Putting Care Matters into practice for looked-after children

There are 60,000 looked-after young people in England. Relying on the state for part or all of their upbringing they represent the client group with the greatest exposure to children’s services. But despite their numbers and insight their voices are seldom heard.

The Care Matters reforms want to change this by involving these children in shaping the services they receive. A key part of the plans is the pledge for looked-after children outlined in both the Care Matters green and white papers. Under this, each council will make a pledge setting out what looked-after children in their area will receive.

Since the green paper was published in October 2006 many local authorities have been working out what their pledges will contain. In the document the government put forward suggestions for what a pledge’s core offer might look like. These include a choice, made with a social worker, of high quality placements, an independent advocate, 24/7 support from a young person’s social worker or an out-of-hours contact and the right for young people to have their voices heard and influence the work of the local authority through participating in a children-in-care council.


Lucy Sweetman, projects manager at charity Rainer Crime Concern, says, that while the government’s list of suggestions is helpful it is important that councils also talk to looked-after children about what they want.

“The risk if you start having a list like that is it encourages local authorities not to start from their own baseline. We would want local authorities to really start out by listening to young people about what they would like to see in the pledge,” she says.

A National Voice, the organisation run by and for young people with experience of the care system, consulted 201 young people on the green paper. The most popular part of the pledge among the group – a choice of good placements – made it into the white paper but the second most popular – access to support from a social worker all day, every day – did not.

Maxine Wrigley, national co-ordinator at A National Voice, sees this as a mistake. She says it’s important such a service is included in councils’ pledges, so vital is it to young people and care leavers in particular. While all councils have emergency duty teams she says that looked-after young people are often turned away unless it’s an emergency.

“When I was 16 I was dumped in a horrible high-rise flat and it was often out-of-hours that you needed help with something,” she explains.

Maintaining relationships

Other changes between the green and white papers include a new pledge suggestion of supporting young people to maintain relationships with family and friends. Wrigley sees this as a positive change. She says that such support is mixed and that young people may also want to stay in touch with their foster brothers and sisters which is even more problematic.

“There are some young people who have made friends with their foster brothers and sisters but they aren’t even given support to stay in touch with their own siblings let alone foster brothers or sisters,” she says.

While the content of councils’ pledges is important, professionals argue the process by which they are created and the level of looked-after children’s input is key to getting them right. There are reports of some councils rushing the procedure or forming a group pledge.

Rob Dunster, development manager for leaving care at Warwickshire Council, says that if done properly the pledge takes time to develop and should be specific to each local authority.

“How you get there (in terms of creating a pledge) is almost more important than what you get in the end. It’s not a quick thing to set up. Authorities in one part of the country got together to write a pledge that was common to their region. I find it hard to know how young people in those authorities will relate to that,” he says.

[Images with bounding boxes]
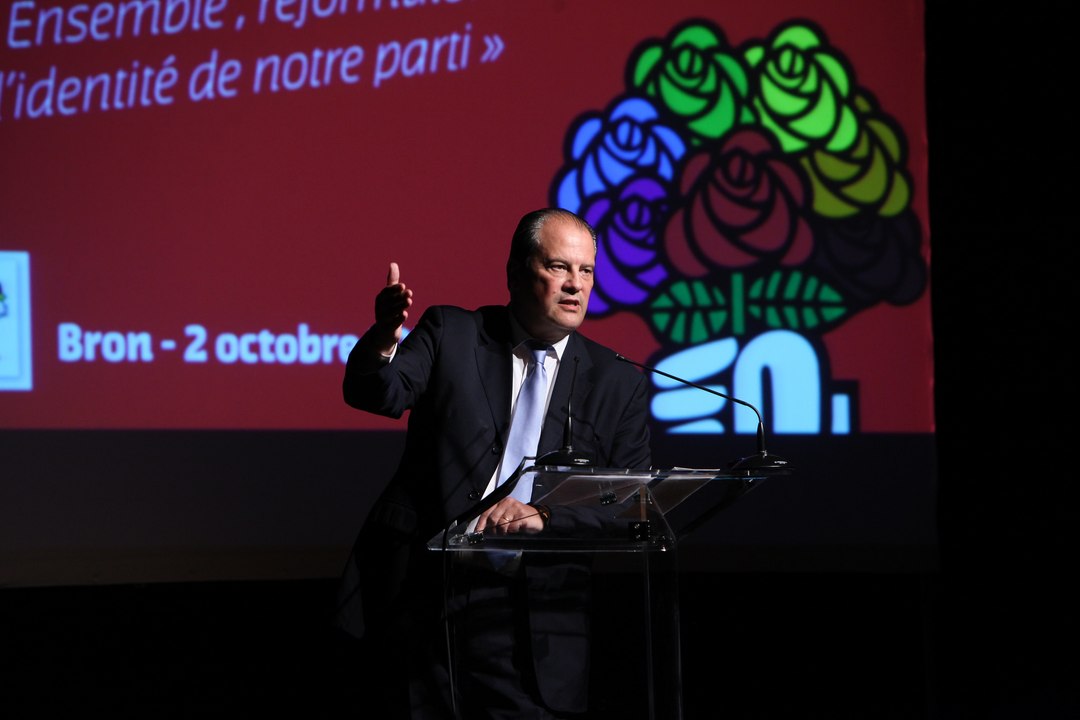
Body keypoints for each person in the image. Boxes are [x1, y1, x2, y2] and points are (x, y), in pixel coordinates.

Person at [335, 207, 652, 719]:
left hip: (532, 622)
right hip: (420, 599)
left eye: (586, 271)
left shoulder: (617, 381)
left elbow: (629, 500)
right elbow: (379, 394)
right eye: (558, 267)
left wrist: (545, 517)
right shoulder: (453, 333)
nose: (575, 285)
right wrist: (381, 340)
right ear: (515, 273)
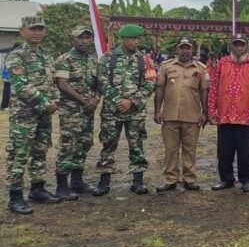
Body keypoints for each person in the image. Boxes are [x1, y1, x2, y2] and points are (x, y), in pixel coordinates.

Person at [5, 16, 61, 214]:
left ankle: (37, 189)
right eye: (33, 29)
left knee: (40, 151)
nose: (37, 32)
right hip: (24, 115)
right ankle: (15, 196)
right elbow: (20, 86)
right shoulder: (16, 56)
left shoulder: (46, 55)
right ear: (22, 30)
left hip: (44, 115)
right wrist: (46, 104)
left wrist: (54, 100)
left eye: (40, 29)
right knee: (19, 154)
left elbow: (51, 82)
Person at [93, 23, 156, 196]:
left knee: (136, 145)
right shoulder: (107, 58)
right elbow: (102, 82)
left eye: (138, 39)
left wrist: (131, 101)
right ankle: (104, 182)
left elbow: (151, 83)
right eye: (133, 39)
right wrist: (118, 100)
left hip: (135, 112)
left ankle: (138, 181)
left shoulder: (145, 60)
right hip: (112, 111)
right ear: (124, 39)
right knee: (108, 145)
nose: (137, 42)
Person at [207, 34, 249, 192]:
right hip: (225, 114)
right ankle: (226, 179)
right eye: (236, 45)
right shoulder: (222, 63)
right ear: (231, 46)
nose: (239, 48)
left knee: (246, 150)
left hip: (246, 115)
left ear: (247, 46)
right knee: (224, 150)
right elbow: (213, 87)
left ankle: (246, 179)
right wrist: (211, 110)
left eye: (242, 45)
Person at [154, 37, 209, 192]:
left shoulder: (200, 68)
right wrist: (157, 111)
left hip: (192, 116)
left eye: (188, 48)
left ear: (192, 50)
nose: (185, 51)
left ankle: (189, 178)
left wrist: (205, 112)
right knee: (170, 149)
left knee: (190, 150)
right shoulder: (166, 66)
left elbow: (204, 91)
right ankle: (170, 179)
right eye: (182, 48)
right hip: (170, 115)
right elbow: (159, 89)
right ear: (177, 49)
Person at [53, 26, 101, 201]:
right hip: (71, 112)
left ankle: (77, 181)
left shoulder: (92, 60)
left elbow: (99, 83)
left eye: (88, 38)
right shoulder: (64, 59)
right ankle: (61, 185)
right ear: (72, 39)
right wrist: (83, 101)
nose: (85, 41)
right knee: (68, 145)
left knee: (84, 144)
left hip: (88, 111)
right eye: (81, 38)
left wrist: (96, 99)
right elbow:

** What to work on **
- A) Reproduce the article on the Care Matters pledge between "A National Voice, the" and "day – did not.", inclusive.
- B) Answer these questions from the article on the Care Matters pledge:
(i) How many young people did A National Voice consult on the green paper?
(ii) In what month and year was the green paper published?
(iii) What position does Rob Dunster hold at Warwickshire Council?

** Solved problems **
- A)
A National Voice, the organisation run by and for young people with experience of the care system, consulted 201 young people on the green paper. The most popular part of the pledge among the group – a choice of good placements – made it into the white paper but the second most popular – access to support from a social worker all day, every day – did not.

- B)
(i) 201
(ii) October 2006
(iii) Development manager for leaving care